━━━━━ Given data

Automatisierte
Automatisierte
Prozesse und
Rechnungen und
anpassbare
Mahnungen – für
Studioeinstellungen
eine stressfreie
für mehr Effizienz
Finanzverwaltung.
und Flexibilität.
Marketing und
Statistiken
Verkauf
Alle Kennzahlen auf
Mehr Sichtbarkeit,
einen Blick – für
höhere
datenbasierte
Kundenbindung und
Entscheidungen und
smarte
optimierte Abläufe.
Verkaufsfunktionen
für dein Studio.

━━━━━━━━━━
━━━━━ Given data

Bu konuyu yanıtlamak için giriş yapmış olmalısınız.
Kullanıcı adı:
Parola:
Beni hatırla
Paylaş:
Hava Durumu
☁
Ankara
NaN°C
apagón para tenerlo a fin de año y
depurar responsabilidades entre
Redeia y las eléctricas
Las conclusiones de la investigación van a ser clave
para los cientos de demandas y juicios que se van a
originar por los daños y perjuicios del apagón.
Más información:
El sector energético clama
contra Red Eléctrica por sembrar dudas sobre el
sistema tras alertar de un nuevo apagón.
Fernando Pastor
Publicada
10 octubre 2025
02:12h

━━━━━━━━━━

Retype the data verbatim, starting at the line that contains "Bu konuyu yanıtlamak" and ending at the line that contains "sistema tras alertar de un nuevo apagón.", with both of those lines included.

Bu konuyu yanıtlamak için giriş yapmış olmalısınız.
Kullanıcı adı:
Parola:
Beni hatırla
Paylaş:
Hava Durumu
☁
Ankara
NaN°C
apagón para tenerlo a fin de año y
depurar responsabilidades entre
Redeia y las eléctricas
Las conclusiones de la investigación van a ser clave
para los cientos de demandas y juicios que se van a
originar por los daños y perjuicios del apagón.
Más información:
El sector energético clama
contra Red Eléctrica por sembrar dudas sobre el
sistema tras alertar de un nuevo apagón.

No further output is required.